• **Instructions for the task**
Convert the stretch of the records below, from the line containing "as load increases." through the line containing "### 🔧 **Maintainability**", into a numbered list with blank lines left out. Include only those lines.

[Opening Given records section]

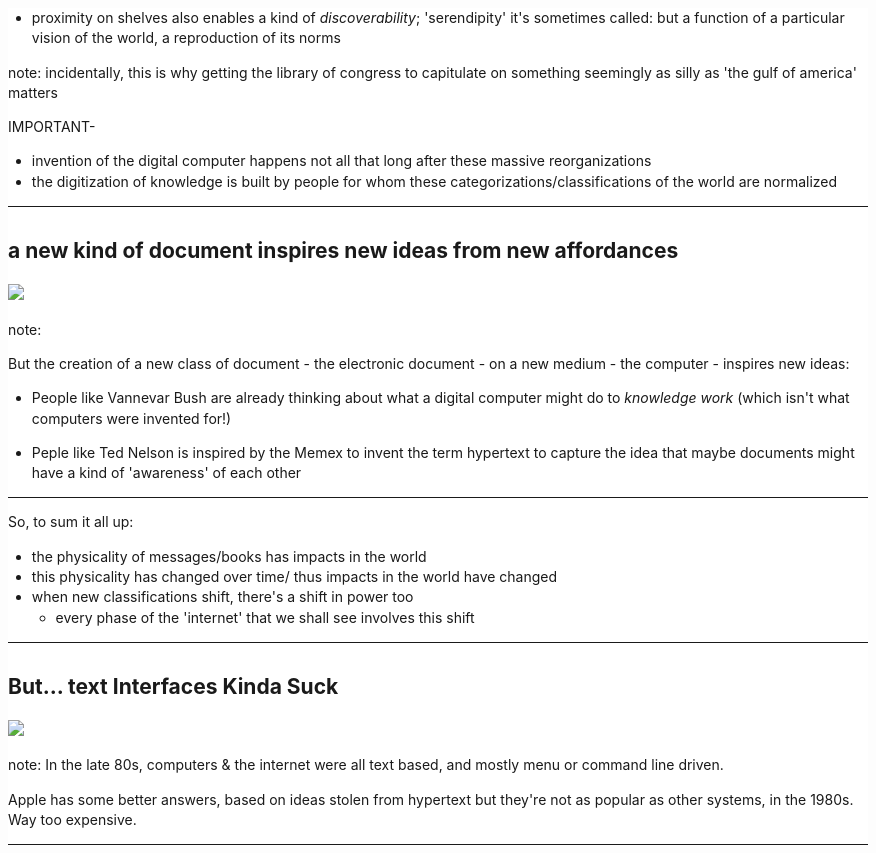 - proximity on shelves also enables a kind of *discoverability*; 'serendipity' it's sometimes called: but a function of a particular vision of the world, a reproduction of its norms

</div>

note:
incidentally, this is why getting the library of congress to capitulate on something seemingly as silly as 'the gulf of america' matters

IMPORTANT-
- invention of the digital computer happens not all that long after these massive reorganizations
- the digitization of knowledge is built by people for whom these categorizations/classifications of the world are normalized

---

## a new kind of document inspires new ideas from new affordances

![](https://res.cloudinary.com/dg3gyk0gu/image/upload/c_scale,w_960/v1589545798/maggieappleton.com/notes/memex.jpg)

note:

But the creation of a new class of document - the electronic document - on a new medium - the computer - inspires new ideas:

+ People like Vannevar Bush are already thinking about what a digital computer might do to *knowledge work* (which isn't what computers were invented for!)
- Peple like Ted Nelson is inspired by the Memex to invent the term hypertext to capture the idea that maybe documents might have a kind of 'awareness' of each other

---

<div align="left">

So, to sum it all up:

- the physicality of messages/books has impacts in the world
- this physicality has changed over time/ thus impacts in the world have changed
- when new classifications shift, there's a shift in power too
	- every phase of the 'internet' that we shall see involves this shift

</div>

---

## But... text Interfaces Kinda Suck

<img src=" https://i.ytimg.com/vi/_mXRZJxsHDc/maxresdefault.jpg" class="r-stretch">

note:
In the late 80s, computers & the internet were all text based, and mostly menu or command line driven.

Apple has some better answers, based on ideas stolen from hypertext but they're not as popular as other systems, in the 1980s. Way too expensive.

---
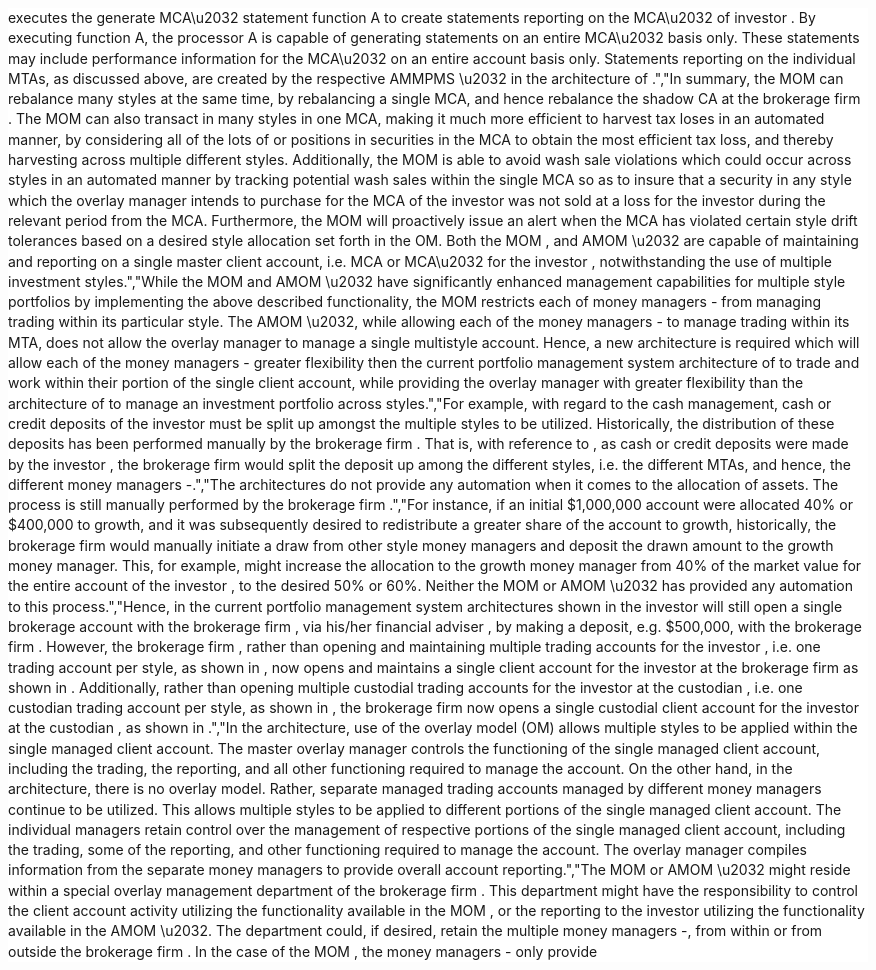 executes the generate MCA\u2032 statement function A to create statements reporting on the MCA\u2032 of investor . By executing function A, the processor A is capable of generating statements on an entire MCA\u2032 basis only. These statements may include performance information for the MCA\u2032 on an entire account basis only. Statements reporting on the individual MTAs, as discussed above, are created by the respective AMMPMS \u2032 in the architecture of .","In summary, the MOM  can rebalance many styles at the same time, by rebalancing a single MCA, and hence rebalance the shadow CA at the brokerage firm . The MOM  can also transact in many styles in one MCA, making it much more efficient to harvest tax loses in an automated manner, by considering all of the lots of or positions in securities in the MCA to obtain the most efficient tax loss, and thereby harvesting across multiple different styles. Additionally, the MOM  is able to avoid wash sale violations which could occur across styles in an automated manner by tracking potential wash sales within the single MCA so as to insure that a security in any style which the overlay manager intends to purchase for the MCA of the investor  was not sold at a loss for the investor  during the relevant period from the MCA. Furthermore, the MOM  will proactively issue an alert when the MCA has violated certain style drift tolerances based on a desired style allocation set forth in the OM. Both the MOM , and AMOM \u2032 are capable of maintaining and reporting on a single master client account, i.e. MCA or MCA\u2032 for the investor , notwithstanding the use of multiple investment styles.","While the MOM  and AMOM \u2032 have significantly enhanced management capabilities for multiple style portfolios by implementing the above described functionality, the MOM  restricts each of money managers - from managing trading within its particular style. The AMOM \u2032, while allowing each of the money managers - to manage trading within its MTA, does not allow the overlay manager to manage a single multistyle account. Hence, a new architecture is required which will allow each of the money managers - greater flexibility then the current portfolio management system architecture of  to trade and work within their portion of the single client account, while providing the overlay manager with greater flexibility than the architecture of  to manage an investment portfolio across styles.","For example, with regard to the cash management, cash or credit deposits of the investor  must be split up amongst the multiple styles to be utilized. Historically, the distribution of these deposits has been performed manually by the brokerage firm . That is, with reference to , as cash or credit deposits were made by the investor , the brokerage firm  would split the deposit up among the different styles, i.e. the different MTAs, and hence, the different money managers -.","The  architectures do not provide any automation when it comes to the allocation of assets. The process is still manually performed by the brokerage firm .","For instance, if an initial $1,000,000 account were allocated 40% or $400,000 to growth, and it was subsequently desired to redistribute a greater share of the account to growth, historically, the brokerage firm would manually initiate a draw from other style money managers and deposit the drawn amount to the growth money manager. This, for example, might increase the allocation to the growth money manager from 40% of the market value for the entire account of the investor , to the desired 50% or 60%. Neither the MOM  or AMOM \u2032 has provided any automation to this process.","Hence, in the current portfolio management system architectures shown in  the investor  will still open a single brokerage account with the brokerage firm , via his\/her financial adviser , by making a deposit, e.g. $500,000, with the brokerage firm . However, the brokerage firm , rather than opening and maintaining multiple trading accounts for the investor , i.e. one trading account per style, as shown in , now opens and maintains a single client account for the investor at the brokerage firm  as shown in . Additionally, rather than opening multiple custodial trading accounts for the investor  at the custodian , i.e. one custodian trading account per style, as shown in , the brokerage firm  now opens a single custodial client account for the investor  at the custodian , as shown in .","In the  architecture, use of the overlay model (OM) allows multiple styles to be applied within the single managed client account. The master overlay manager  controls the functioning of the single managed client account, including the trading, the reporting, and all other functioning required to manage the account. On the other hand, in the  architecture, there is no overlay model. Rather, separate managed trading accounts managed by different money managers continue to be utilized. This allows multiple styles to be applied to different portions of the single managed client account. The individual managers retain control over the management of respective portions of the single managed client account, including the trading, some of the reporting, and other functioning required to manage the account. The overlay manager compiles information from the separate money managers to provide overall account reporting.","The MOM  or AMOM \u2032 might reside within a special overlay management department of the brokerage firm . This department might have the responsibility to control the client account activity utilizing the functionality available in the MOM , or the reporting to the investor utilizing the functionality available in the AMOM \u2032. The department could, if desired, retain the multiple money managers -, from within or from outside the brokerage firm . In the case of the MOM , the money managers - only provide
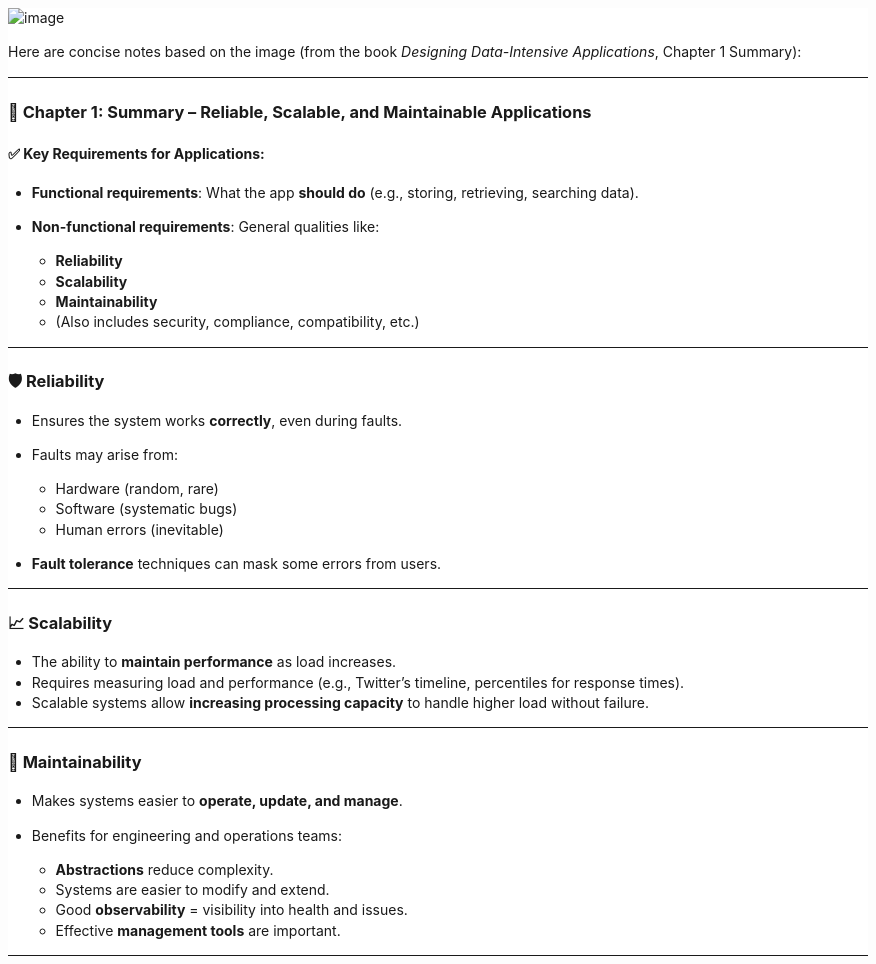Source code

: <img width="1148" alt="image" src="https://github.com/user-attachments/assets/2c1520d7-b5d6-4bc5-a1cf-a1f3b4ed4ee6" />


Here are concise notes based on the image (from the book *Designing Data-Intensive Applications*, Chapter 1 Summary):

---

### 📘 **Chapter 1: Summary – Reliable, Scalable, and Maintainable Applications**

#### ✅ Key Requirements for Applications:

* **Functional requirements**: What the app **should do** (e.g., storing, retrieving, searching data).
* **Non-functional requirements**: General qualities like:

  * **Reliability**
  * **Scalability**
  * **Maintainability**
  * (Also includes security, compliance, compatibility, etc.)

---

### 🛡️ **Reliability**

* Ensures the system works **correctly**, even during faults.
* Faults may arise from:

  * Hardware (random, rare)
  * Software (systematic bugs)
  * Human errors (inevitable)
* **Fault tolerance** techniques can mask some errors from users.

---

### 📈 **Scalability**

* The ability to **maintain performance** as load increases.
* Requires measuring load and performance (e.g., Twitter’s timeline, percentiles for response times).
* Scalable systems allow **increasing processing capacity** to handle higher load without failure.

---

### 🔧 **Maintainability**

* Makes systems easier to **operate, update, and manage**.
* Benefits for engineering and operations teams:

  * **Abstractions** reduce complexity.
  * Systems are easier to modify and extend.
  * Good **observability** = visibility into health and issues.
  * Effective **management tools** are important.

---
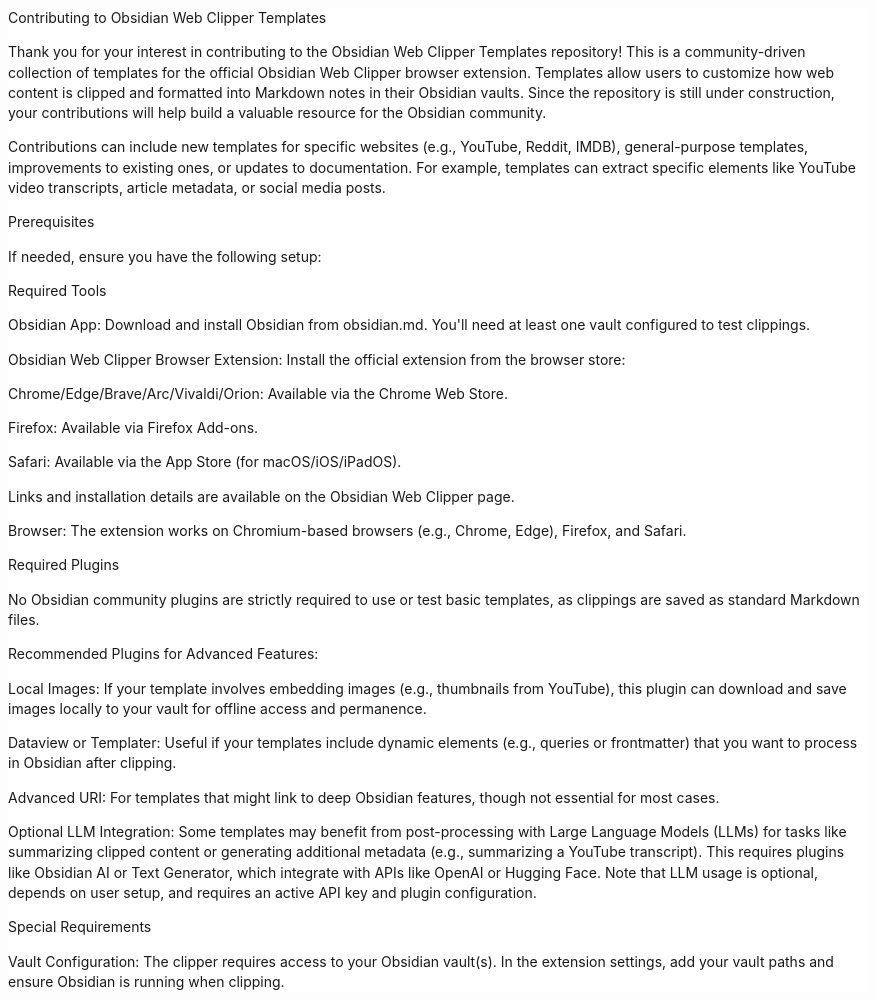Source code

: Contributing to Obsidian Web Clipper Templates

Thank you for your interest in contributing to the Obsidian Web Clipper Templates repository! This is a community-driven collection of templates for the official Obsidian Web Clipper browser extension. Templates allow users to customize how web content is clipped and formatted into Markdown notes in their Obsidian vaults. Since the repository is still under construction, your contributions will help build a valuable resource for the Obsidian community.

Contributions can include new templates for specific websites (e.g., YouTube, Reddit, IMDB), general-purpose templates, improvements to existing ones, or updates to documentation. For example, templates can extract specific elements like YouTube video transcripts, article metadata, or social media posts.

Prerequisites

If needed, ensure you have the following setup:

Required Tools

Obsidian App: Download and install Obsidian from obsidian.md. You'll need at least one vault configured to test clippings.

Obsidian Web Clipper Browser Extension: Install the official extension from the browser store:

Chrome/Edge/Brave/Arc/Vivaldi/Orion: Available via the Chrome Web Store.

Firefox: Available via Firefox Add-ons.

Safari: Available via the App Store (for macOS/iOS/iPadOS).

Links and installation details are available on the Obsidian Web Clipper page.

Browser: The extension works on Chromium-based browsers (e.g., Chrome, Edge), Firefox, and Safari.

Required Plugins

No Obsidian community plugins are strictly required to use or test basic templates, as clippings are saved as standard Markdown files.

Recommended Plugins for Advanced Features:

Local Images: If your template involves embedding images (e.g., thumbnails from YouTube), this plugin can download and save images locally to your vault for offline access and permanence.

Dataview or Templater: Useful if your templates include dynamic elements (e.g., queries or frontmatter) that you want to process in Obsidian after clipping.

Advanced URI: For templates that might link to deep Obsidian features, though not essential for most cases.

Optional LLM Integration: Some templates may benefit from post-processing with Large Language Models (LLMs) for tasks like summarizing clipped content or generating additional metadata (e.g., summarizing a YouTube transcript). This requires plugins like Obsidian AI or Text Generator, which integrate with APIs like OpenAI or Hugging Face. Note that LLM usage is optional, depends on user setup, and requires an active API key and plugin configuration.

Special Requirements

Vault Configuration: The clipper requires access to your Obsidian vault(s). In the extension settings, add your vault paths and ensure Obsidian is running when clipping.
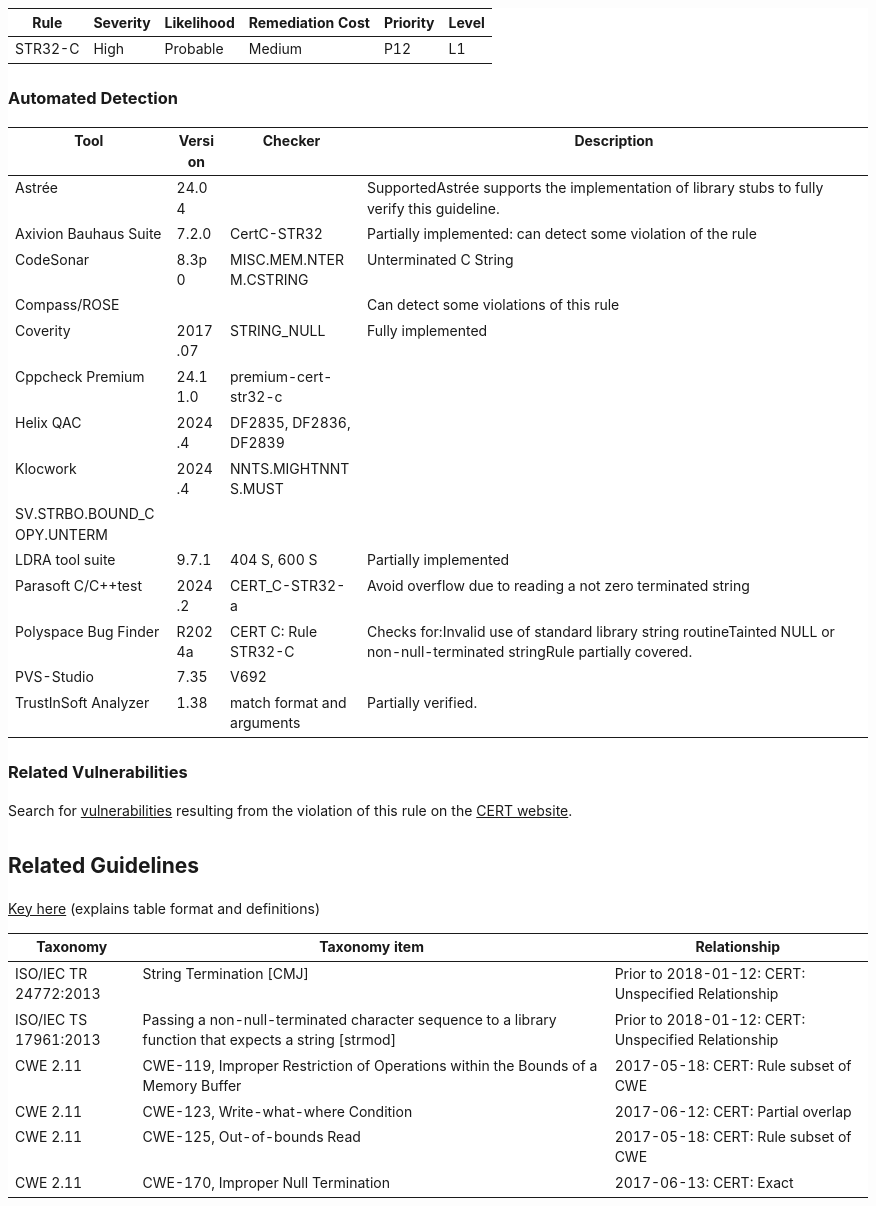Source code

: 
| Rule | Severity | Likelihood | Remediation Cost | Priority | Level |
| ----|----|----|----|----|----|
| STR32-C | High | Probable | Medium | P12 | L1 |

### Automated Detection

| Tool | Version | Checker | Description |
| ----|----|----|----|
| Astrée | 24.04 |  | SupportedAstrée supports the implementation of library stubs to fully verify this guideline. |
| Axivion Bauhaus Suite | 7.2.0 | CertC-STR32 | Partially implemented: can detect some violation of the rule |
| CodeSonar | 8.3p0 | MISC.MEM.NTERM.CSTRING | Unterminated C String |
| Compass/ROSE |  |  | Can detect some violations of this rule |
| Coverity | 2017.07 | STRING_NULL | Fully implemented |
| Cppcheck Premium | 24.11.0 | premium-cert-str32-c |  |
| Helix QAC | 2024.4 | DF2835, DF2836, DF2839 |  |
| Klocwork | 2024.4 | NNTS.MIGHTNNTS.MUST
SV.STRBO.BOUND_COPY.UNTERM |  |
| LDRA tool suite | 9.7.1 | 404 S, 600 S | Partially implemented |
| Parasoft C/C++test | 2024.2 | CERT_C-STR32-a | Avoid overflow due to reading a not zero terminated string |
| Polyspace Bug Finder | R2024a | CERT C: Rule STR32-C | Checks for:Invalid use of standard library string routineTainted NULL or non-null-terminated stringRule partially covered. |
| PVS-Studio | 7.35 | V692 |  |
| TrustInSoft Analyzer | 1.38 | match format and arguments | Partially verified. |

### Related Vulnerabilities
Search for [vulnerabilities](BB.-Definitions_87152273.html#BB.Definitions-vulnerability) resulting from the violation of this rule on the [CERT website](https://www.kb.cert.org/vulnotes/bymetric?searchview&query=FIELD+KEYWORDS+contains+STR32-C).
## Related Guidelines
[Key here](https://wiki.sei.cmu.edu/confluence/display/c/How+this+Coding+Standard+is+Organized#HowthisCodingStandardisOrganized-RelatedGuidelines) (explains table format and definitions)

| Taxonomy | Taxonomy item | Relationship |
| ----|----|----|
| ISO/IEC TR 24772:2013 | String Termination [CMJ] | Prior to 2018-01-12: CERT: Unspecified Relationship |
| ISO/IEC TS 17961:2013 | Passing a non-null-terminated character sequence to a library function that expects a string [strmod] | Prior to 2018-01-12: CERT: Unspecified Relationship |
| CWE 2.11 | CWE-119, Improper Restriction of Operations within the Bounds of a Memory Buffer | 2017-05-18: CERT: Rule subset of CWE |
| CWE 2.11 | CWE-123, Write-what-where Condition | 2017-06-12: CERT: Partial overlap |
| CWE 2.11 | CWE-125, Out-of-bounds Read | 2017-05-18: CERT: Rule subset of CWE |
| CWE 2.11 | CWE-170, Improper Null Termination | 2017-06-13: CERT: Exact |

[Closing Given records section]

• **Result of this task**
1. * The ability to **maintain performance** as load increases.
2. * Requires measuring load and performance (e.g., Twitter’s timeline, percentiles for response times).
3. * Scalable systems allow **increasing processing capacity** to handle higher load without failure.
4. ---
5. ### 🔧 **Maintainability**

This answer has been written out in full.